Does PrEP Induce Drug Resistance?

Article

Resistance development has been minimal under the controlled high adherence conditions of clinical trials. However, real-world adherence is less consistent.

High-risk behaviors for both HIV infection and inappropriate medication use tend to overlap.

Patients with poor adherence are most likely to contract HIV despite pre-exposure prophylaxis (PrEP) and also experience rapid antiretroviral therapy (ART) resistance. Meanwhile, patients with poor follow-up may fail to refill PrEP and forget to undergo periodic HIV testing.

Individual mutations eliminate the activity of tenofovir and emtricitabine—both of which are present in the PrEP product, Truvada. Highly active ART (HAART) uses at least 3 medications with different resistance mechanisms to prevent therapeutic failure. However, PrEP uses only 1 or 2 ART ingredients. Thus, PrEP could potentially induce drug resistance in patients who contract HIV and don’t escalate therapy to HAART promptly after infection.

Expert opinion differs widely concerning the rate of resistance emergence, infectiousness, efficacy of PrEP against resistant strains, and disease progression of infected patients.

In a recent survey, expert virologists predicted an infected patient could develop resistance within 20 to 180 days with consistent PrEP use. Half of the virologists believed weekly PrEP use (instead of daily, as indicated) has a weak effect on drug resistance, and 1 in 6 suggested rapid resistance development.

Their mathematical models suggested HIV-infected patients with 50% PrEP adherence develop resistance in 17% to 24% of cases, while 13% to 33% of those who take PrEP weekly experience resistance formation.

PrEP-induced resistance can reduce transmission risk compared with wild-type virus strains.
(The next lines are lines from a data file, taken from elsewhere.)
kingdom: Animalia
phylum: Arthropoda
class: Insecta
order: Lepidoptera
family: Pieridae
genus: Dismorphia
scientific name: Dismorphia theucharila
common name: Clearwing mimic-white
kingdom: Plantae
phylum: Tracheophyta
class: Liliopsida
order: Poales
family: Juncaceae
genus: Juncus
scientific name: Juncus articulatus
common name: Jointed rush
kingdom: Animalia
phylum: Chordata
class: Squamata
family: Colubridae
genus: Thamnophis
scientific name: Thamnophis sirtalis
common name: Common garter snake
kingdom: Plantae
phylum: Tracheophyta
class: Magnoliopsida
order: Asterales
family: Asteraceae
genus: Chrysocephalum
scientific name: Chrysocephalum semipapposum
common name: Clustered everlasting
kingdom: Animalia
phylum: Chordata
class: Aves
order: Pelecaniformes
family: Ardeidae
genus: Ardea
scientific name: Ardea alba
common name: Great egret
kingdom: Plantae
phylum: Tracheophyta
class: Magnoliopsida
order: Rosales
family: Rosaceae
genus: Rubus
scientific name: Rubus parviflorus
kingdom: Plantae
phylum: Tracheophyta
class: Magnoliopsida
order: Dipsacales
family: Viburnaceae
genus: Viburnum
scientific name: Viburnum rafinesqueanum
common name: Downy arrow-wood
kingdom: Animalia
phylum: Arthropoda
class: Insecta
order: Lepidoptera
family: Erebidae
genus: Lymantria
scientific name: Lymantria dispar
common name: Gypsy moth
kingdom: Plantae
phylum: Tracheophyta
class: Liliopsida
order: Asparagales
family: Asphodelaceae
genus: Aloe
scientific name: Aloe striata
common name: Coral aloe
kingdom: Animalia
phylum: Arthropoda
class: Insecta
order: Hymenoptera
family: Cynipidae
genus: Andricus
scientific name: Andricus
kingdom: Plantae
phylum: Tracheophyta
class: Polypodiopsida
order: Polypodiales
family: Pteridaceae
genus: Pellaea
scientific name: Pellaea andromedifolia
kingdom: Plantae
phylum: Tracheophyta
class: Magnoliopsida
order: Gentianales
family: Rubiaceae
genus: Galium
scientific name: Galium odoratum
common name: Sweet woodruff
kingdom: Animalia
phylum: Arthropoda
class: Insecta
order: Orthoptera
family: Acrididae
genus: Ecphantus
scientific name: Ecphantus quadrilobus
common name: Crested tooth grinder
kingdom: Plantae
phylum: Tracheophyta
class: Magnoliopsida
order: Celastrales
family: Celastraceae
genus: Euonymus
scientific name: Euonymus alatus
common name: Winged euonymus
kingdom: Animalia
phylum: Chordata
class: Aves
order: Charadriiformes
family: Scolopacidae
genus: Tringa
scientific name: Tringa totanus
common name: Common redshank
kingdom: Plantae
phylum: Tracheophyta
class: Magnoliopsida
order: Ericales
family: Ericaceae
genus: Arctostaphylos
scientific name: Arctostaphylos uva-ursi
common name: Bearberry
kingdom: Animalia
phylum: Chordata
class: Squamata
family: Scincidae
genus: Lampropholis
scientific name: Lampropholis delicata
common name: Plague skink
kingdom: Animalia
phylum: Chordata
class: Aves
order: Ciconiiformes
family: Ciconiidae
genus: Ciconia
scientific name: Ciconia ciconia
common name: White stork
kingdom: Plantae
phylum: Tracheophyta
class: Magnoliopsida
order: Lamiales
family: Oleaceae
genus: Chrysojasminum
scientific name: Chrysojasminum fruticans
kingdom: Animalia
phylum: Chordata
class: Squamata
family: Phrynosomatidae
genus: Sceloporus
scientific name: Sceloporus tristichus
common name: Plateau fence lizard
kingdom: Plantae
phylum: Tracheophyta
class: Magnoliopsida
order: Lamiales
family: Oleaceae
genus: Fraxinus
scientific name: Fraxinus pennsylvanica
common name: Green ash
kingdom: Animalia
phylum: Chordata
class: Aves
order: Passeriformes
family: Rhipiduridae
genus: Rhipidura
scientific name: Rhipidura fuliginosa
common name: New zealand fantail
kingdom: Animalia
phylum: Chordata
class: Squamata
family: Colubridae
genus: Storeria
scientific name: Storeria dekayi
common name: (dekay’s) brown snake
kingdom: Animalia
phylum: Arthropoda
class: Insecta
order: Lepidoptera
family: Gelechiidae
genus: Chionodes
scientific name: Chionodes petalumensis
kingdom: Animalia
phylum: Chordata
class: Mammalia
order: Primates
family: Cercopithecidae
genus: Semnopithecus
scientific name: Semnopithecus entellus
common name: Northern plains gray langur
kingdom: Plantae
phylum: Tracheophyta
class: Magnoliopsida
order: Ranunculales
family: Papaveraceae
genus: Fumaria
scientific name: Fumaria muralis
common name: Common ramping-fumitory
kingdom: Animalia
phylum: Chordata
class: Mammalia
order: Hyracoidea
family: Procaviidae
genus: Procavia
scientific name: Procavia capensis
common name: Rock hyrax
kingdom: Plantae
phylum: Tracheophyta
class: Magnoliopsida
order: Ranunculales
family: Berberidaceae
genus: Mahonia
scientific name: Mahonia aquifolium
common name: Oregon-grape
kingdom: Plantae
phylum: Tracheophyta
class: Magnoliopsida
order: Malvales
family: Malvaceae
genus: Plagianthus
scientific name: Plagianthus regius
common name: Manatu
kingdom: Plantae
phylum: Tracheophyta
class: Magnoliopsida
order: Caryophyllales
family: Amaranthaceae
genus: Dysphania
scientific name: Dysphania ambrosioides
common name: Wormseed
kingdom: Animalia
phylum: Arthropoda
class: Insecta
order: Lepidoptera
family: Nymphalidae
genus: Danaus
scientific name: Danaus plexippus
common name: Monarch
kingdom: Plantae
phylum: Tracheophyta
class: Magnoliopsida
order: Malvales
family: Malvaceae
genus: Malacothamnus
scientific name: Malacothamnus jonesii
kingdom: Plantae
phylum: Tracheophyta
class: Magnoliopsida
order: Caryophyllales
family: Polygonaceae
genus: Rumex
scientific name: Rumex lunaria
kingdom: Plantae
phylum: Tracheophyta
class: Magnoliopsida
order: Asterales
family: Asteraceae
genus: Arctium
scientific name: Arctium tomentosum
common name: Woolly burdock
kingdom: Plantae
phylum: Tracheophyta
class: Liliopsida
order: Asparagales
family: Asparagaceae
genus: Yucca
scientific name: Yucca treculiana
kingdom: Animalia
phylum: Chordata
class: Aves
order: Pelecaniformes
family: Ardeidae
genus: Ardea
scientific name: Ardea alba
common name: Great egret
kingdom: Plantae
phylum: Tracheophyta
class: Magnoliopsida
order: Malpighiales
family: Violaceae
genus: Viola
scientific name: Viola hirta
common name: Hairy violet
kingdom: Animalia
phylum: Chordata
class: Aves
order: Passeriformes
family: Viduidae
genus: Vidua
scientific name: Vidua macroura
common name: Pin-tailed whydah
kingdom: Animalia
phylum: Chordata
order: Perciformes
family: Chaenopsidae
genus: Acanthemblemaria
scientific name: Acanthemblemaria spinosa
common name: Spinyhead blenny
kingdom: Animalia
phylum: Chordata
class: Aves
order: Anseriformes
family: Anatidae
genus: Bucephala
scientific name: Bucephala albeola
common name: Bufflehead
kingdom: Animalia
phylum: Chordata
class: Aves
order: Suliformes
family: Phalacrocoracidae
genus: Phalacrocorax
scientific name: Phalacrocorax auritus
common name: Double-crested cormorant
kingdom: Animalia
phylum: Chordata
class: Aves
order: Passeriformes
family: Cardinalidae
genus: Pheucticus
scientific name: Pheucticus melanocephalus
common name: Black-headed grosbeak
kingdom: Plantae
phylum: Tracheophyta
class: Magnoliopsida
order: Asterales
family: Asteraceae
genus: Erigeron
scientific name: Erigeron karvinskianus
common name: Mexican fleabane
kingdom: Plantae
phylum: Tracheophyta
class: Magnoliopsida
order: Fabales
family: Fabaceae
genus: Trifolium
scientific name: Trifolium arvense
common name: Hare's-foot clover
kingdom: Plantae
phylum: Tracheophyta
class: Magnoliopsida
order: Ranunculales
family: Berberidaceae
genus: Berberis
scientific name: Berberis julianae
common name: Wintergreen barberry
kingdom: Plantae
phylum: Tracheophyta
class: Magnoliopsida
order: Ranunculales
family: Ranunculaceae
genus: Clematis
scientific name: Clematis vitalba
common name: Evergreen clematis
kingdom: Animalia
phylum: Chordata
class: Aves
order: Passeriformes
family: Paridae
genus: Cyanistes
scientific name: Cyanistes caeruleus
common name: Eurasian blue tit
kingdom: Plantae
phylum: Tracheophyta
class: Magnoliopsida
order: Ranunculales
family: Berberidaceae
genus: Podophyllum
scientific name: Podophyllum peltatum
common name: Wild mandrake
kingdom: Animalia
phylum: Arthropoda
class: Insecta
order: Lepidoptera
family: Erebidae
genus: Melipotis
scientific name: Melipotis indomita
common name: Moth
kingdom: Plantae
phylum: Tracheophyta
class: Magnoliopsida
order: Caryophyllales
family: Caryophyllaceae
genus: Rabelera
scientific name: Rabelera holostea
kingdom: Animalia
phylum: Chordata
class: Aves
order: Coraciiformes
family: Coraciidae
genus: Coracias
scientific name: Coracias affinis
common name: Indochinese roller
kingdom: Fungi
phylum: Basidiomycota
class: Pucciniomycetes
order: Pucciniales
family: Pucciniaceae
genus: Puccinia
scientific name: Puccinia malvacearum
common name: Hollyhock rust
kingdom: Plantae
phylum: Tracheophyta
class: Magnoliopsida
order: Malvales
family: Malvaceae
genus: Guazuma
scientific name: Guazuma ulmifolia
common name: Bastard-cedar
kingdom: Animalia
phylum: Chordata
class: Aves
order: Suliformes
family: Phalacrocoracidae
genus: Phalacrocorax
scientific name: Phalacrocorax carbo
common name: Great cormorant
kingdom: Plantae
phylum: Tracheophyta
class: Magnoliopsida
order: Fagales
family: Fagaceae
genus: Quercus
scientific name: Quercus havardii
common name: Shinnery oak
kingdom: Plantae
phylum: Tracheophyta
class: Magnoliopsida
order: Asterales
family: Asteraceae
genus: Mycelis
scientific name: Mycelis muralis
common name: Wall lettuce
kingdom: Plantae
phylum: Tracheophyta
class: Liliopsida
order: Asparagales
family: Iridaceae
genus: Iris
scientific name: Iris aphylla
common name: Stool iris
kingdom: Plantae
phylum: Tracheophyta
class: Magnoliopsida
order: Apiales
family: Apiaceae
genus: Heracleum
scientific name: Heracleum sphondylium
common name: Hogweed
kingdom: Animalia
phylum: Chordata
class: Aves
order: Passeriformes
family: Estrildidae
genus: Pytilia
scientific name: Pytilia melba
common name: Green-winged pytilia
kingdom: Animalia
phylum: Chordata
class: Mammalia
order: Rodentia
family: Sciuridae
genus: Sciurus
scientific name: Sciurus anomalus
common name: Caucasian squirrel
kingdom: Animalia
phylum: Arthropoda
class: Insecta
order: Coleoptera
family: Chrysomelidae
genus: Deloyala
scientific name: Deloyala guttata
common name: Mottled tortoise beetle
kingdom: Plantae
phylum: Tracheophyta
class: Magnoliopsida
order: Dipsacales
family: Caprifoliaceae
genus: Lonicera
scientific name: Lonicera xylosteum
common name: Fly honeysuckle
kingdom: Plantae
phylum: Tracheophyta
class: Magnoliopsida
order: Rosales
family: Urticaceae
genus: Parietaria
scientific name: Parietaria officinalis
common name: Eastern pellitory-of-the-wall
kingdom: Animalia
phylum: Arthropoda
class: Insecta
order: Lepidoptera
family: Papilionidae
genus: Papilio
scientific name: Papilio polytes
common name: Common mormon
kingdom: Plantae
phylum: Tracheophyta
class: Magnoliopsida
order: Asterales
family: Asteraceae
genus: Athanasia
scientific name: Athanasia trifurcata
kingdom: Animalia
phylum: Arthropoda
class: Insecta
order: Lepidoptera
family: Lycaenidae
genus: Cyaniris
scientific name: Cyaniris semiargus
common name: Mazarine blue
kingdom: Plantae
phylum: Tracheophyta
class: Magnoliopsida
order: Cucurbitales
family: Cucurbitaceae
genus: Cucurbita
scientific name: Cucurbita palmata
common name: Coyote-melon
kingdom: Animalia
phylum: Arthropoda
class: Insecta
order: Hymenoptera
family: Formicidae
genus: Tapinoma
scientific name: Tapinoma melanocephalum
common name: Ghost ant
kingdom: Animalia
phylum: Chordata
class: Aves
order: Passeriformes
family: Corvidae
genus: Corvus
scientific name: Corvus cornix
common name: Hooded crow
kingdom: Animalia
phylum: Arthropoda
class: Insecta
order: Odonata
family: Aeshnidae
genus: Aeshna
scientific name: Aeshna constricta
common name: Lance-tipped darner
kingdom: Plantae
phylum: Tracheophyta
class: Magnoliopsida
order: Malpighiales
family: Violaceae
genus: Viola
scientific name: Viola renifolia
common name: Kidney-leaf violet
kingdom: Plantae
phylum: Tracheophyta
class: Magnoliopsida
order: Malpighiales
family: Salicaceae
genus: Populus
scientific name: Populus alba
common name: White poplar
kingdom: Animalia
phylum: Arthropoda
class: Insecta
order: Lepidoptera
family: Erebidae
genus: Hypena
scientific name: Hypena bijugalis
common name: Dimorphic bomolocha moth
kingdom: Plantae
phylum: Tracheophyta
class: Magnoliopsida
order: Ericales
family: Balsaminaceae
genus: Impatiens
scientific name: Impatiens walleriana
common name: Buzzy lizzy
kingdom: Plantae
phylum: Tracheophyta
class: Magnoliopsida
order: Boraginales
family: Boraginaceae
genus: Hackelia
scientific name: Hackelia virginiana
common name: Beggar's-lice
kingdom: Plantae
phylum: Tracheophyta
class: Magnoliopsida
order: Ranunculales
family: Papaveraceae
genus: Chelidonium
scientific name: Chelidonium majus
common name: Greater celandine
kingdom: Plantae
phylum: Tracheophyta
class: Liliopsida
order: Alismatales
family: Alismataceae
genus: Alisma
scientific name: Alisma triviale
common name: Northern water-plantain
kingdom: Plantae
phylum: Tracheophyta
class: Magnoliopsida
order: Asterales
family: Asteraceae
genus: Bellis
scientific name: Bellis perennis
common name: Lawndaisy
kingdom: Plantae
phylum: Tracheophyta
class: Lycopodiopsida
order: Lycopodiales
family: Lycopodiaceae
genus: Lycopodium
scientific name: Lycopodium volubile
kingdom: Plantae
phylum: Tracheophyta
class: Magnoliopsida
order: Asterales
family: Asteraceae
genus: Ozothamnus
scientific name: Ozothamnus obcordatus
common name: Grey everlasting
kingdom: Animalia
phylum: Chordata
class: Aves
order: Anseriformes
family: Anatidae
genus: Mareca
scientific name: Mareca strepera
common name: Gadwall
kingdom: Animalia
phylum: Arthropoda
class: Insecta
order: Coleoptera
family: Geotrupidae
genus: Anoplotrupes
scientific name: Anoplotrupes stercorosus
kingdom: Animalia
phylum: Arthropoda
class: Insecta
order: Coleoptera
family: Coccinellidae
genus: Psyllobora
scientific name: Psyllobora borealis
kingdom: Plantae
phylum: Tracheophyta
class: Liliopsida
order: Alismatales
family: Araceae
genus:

Some of the expert virologists believed resistant strains are transmitted 10% to 60% less often in the weeks following infection, and 5% to 30% less often a year later.

PrEP is 90% effective against wild-type HIV, but predicted to be only 25% to 80% effective against resistant viruses. In 3 of 5 mathematical models, PrEP was <30% effective. Providers should reconsider PrEP if a patient has known contacts (eg, a spouse) with a resistant strain.

All surveyed virologists agreed PrEP doesn’t affect disease progression without HAART initiation, and PrEP patients are 25% to 55% less likely to achieve viral suppression within 1 year of diagnosis and HAART initiation.

Notably, all US Department of Health and Human Services HIV guideline-recommended HAART regimens (as of July 2016) contain tenofovir and emtricitabine.

Expert opinion fills gaps in evidence-based care regarding PrEP-induced drug resistance. Providers should advise PrEP patients to regularly take their medication, not share it with sex partners, and undergo periodic HIV testing to mitigate resistance development.

Reference

Dimitrov DT, et al. How much do we know about drug resistance due to PrEP use? Analysis of experts’ opinion and its influence on the projected public health impact. PLOS One. 2016 Jul;11(7):e0158620.